The problem >> Check each line of the listing below for the string "knee", and copy the ones that have it.

====== Source records ======

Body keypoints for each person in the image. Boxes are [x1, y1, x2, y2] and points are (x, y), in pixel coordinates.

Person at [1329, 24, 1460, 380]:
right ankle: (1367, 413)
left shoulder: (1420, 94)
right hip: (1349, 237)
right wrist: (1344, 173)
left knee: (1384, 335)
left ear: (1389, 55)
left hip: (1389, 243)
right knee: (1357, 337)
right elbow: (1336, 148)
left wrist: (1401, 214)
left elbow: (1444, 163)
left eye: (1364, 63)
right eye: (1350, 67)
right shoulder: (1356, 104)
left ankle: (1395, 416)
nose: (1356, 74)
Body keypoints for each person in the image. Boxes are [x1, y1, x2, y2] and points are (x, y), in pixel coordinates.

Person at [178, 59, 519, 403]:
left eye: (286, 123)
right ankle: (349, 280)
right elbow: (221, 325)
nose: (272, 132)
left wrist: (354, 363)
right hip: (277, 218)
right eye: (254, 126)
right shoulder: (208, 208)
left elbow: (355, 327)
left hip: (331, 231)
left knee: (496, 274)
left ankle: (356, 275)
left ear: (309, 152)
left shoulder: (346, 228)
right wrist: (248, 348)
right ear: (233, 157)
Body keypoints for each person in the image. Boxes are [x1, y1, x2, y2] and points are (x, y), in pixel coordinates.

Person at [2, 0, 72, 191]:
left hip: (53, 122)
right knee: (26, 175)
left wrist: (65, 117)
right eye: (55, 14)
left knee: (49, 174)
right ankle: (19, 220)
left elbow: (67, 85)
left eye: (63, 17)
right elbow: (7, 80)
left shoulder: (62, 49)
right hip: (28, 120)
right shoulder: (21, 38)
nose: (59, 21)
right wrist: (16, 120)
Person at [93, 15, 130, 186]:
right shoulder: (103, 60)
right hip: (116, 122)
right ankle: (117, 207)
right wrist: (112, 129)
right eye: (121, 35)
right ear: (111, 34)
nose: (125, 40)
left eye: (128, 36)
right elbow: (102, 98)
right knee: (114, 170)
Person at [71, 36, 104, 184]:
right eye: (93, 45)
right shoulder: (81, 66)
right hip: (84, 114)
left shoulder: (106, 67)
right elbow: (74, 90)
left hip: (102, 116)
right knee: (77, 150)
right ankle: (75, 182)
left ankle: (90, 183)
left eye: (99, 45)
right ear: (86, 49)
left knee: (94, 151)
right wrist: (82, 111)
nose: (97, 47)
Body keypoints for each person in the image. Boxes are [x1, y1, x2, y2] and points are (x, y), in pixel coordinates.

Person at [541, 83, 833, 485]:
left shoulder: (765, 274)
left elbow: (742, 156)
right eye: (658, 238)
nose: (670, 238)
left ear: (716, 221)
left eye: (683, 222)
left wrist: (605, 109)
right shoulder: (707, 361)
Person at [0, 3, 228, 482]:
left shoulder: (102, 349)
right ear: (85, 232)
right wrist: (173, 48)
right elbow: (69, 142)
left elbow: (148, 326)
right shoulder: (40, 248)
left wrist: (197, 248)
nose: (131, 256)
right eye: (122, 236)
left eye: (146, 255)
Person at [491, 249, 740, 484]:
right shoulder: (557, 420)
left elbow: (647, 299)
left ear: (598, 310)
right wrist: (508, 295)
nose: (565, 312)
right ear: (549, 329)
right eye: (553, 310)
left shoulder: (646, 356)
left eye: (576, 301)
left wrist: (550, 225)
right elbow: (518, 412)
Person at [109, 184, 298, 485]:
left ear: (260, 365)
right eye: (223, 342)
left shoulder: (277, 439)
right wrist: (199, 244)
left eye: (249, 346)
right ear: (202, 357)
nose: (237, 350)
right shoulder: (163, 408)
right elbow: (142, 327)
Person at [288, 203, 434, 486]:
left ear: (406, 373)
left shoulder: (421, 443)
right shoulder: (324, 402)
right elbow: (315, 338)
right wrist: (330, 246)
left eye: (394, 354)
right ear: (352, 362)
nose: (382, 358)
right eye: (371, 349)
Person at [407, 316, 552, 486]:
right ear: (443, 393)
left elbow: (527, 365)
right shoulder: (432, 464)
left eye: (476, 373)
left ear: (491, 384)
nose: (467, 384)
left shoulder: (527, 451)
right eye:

======

Answer box >>
left knee: (1384, 335)
right knee: (1357, 337)
left knee: (496, 274)
right knee: (26, 175)
left knee: (49, 174)
right knee: (114, 170)
right knee: (77, 150)
left knee: (94, 151)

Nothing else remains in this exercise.